Le tennis a donc toujours réclamé de ses têtes d’affiches qu’elles soient féminines. Aujourd’hui, son standard est une féminité à la Anna Kournikova, à mi-chemin entre sportive et icône de mode. “On n’attend pas des footballeuses qu’elles soient mannequins. Par contre, c’est ce qu’on demande aux joueuses de tennis”, confirme Florence Carpentier.

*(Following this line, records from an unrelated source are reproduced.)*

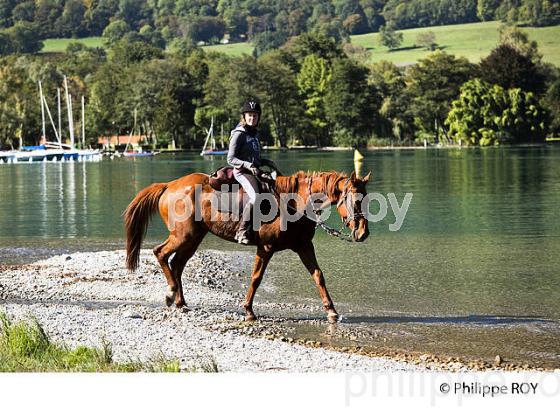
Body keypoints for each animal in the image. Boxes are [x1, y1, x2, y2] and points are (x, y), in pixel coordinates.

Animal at [123, 168, 370, 322]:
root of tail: (169, 185)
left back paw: (181, 302)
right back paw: (170, 293)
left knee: (177, 264)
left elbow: (318, 276)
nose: (363, 233)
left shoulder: (304, 246)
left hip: (194, 238)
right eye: (355, 200)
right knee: (161, 253)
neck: (292, 203)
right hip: (182, 235)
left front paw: (332, 312)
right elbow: (256, 278)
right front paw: (249, 310)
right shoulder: (266, 248)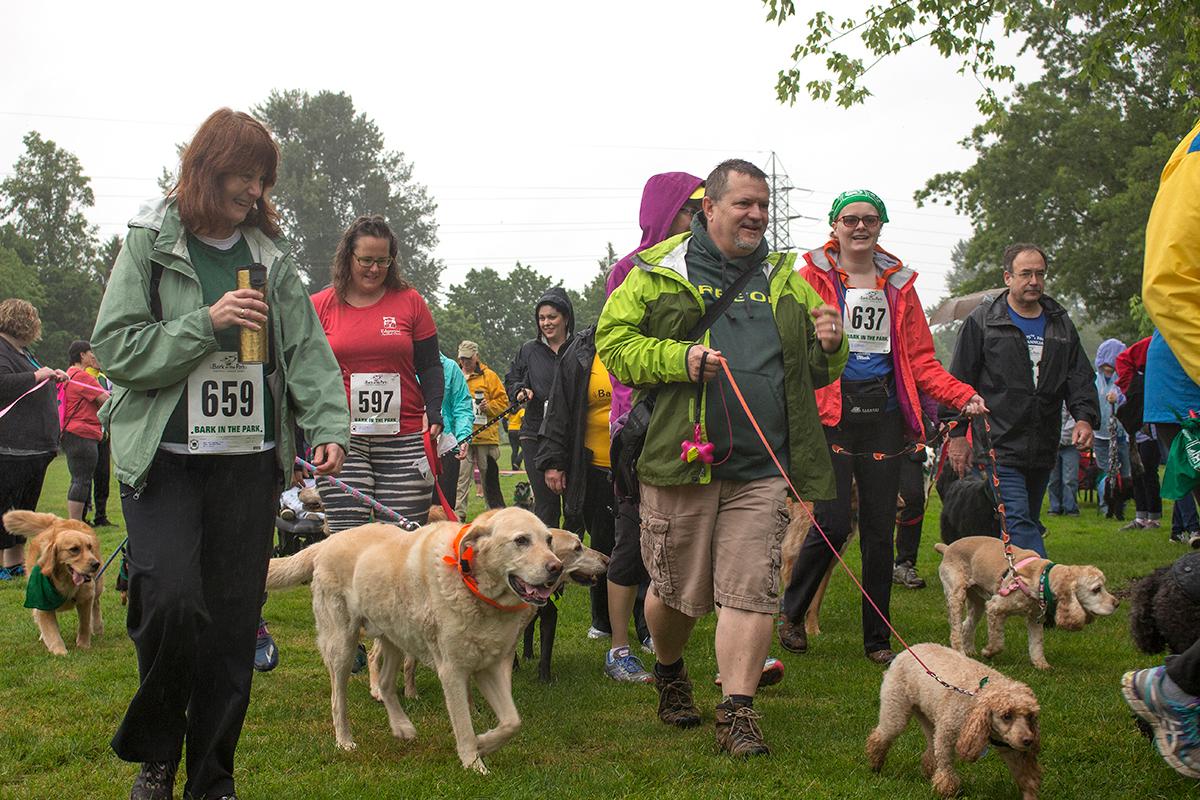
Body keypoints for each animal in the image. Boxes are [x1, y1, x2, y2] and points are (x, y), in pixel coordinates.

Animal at [4, 513, 103, 657]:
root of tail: (58, 521)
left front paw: (83, 645)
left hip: (98, 585)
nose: (96, 564)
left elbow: (84, 624)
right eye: (74, 549)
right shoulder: (41, 602)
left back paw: (98, 627)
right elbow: (51, 631)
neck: (64, 582)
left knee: (96, 605)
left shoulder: (86, 597)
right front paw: (60, 651)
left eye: (89, 547)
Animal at [266, 510, 561, 772]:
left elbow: (512, 721)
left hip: (395, 638)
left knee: (386, 684)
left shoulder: (489, 667)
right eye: (521, 540)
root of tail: (325, 543)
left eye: (549, 540)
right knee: (338, 698)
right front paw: (474, 764)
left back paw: (402, 727)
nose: (556, 568)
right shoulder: (453, 672)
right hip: (343, 646)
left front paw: (485, 744)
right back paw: (345, 741)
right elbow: (464, 727)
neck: (474, 587)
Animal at [864, 642, 1041, 800]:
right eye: (1006, 715)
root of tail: (907, 650)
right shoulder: (947, 734)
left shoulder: (1009, 746)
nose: (1028, 740)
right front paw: (948, 791)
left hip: (929, 717)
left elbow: (1024, 776)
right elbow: (946, 763)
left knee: (930, 746)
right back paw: (875, 764)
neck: (975, 696)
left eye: (1030, 716)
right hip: (896, 710)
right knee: (881, 736)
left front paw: (1030, 792)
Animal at [936, 537, 1113, 671]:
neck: (1042, 578)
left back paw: (970, 651)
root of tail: (948, 547)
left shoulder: (1035, 619)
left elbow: (1036, 644)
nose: (1116, 603)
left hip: (977, 603)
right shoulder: (995, 607)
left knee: (967, 625)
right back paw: (960, 652)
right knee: (956, 630)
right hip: (956, 595)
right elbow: (998, 642)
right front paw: (988, 652)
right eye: (1097, 589)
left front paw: (1042, 665)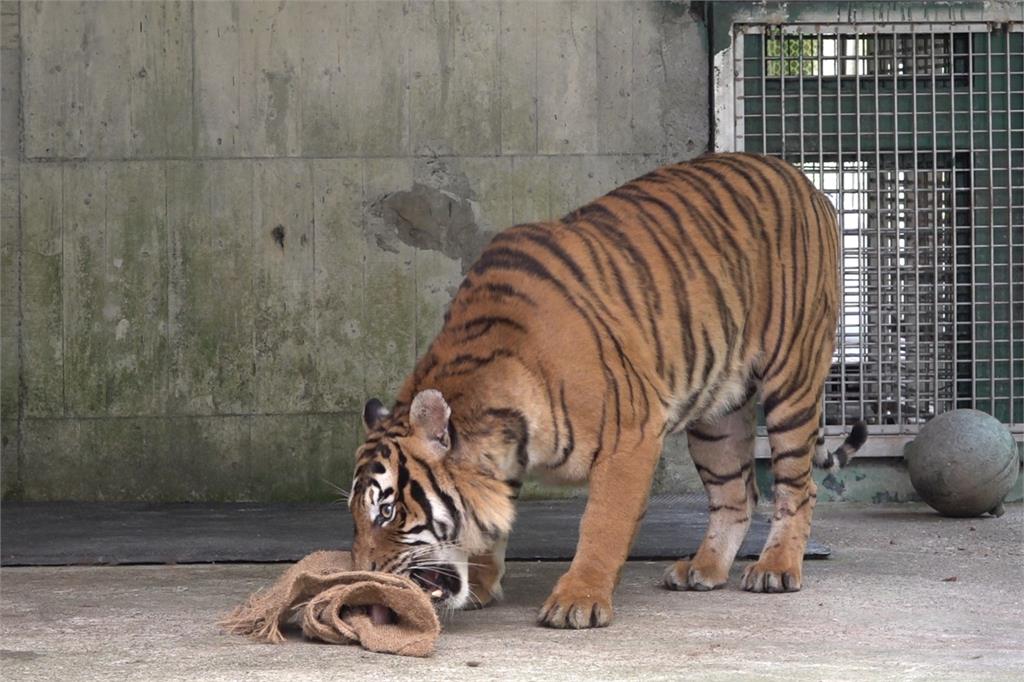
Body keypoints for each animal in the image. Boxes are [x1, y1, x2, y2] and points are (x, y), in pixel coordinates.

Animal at [348, 152, 868, 626]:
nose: (366, 575)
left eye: (387, 511)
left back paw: (776, 567)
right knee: (736, 494)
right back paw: (704, 568)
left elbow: (603, 523)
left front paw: (578, 599)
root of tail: (803, 180)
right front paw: (480, 581)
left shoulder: (631, 437)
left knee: (797, 486)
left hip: (792, 380)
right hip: (717, 416)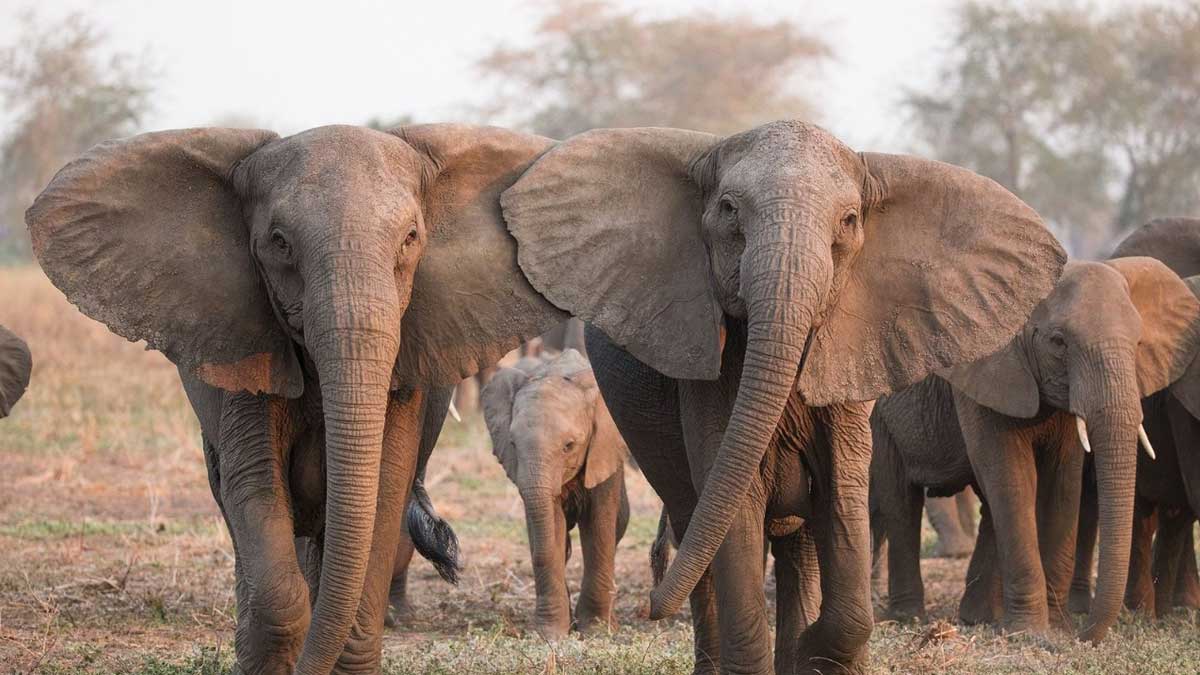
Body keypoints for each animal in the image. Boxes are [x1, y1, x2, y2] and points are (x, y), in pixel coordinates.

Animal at [481, 349, 630, 636]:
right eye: (512, 444)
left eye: (569, 446)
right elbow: (550, 524)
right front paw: (550, 635)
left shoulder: (604, 450)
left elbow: (599, 526)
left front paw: (595, 630)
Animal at [499, 121, 1066, 674]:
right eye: (728, 209)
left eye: (849, 220)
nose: (650, 606)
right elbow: (734, 502)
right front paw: (794, 653)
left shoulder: (850, 355)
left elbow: (842, 493)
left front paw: (817, 651)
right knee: (697, 526)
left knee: (799, 545)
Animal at [870, 258, 1199, 642]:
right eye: (1058, 342)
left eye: (1139, 342)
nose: (1084, 634)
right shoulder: (985, 370)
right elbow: (1011, 477)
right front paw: (1030, 633)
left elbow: (1063, 482)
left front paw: (1056, 627)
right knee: (900, 502)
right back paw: (908, 617)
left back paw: (977, 617)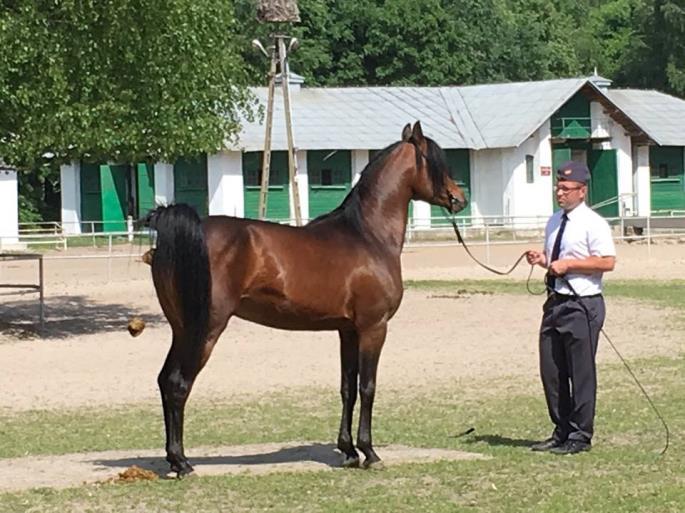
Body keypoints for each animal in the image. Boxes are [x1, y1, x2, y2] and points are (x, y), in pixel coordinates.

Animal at [147, 121, 468, 476]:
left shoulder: (347, 330)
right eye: (437, 163)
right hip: (205, 329)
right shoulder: (374, 328)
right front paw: (369, 452)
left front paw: (348, 451)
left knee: (165, 380)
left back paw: (173, 458)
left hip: (181, 329)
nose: (459, 198)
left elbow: (347, 388)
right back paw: (182, 462)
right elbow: (367, 387)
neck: (367, 235)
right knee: (179, 384)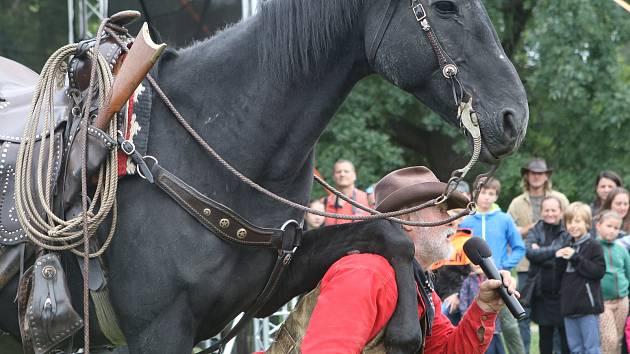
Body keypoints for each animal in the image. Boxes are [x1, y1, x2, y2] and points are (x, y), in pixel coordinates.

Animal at [1, 0, 528, 352]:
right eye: (444, 8)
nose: (513, 118)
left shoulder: (278, 276)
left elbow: (388, 235)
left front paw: (402, 326)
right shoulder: (157, 327)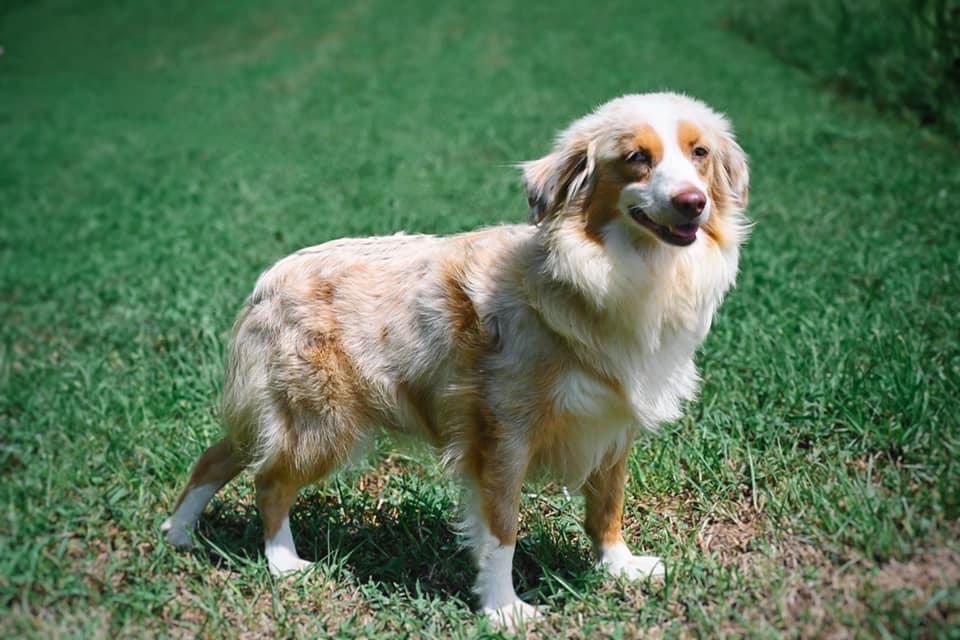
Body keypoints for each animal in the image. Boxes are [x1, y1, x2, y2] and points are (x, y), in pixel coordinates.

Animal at [162, 92, 749, 629]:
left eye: (698, 152)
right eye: (636, 158)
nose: (692, 202)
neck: (606, 270)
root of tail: (270, 278)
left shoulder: (611, 421)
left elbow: (607, 503)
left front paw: (618, 567)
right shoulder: (502, 434)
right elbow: (502, 529)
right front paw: (503, 608)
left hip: (282, 414)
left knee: (218, 457)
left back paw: (179, 533)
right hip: (322, 421)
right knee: (268, 482)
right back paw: (283, 562)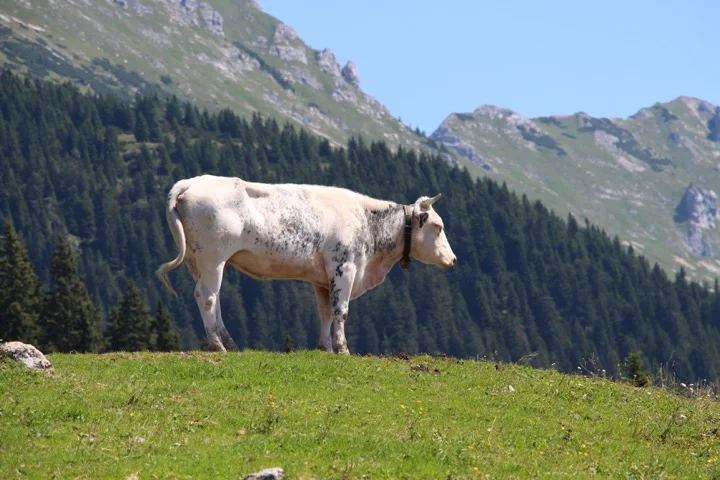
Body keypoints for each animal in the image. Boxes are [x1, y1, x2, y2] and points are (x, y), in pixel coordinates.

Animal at [156, 175, 457, 354]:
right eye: (438, 226)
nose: (453, 259)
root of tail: (192, 182)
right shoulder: (344, 267)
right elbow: (341, 311)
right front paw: (343, 349)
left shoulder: (321, 279)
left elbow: (324, 313)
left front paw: (326, 348)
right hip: (213, 258)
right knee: (206, 297)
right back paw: (218, 345)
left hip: (198, 261)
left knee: (212, 298)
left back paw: (229, 343)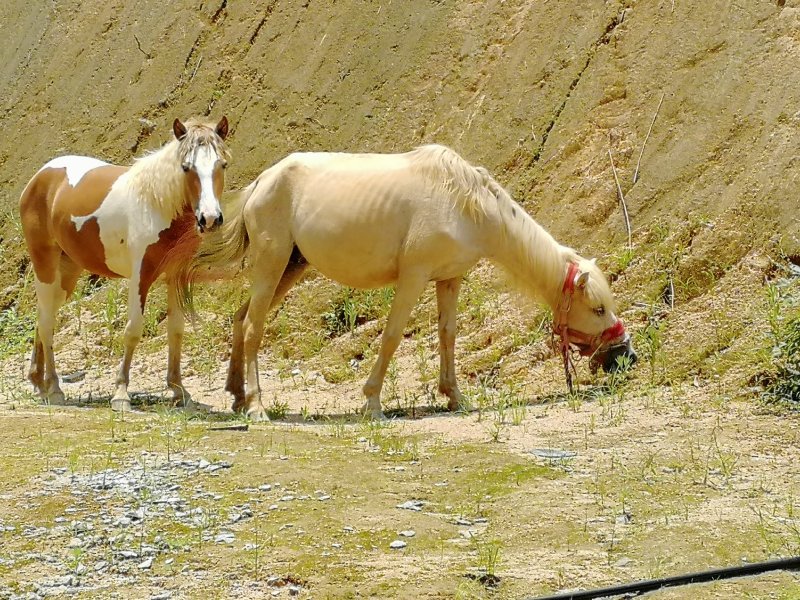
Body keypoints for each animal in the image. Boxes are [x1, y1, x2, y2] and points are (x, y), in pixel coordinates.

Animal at [19, 116, 230, 412]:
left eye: (222, 165)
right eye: (186, 167)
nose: (209, 219)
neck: (157, 204)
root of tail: (39, 177)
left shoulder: (174, 276)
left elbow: (176, 331)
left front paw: (179, 391)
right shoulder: (140, 275)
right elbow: (133, 330)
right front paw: (121, 394)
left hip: (66, 274)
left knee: (42, 315)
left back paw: (39, 383)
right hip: (45, 264)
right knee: (48, 322)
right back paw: (54, 389)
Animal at [192, 144, 636, 420]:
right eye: (598, 308)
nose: (626, 355)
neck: (465, 202)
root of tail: (262, 181)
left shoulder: (450, 278)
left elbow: (448, 335)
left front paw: (455, 397)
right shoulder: (414, 276)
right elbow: (392, 335)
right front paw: (372, 401)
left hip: (290, 267)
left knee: (240, 318)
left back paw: (237, 396)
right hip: (273, 263)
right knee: (254, 326)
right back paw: (256, 407)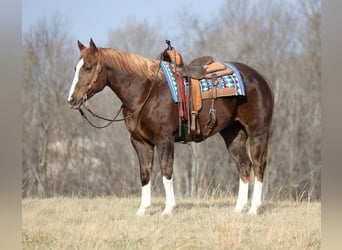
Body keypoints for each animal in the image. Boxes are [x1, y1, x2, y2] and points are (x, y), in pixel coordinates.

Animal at [68, 39, 274, 215]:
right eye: (75, 67)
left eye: (88, 67)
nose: (72, 100)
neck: (146, 91)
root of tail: (261, 79)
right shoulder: (140, 142)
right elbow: (145, 174)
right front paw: (142, 210)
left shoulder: (164, 139)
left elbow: (166, 171)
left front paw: (168, 209)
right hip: (233, 134)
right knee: (244, 165)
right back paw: (239, 209)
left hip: (258, 132)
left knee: (258, 165)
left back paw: (253, 209)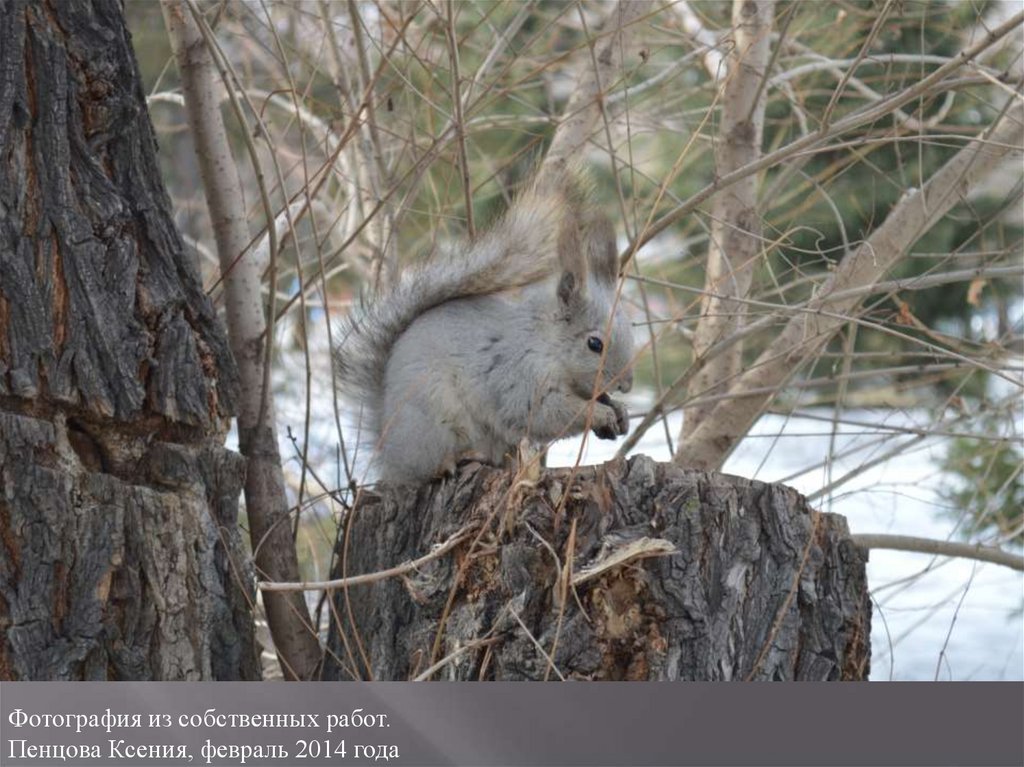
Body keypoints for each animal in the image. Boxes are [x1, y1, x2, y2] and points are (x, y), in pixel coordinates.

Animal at [335, 171, 634, 485]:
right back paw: (453, 460)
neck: (545, 341)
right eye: (594, 344)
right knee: (427, 467)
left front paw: (619, 411)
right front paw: (599, 414)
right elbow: (544, 412)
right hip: (434, 420)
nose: (626, 384)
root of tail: (387, 450)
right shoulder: (517, 373)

Les sœurs Venus et Serena Williams, aux physiques atypiques par rapport aux canons du tennis, ne font-elles pas figure d’exception dans ce paysage? Non, car elles mettent à tout moment leur féminité en scène, à grands coups de jupettes, bijoux, ongles manucurés et coiffures sophistiquées. “Elles sont dans la surenchère esthétique”, analyse la spécialiste. “Elles font beaucoup d’efforts pour se conformer tant qu’elles peuvent aux attentes sociales.”
Celles qui ne jouent pas ce jeu dans la vie ou sur les courts tombent invariablement sous le feu des critiques, telles Martina Navratilova et Amélie Mauresmo, “coupables” d’avoir évoqué publiquement leur homosexualité, ou encore Marion Bartoli, “coupable” de ne pas être assez séduisante. Sollicitées, aucune des deux Françaises n’a souhaité évoquer le sujet, nous laissant imaginer qu’il n’est pour elles pas si anodin.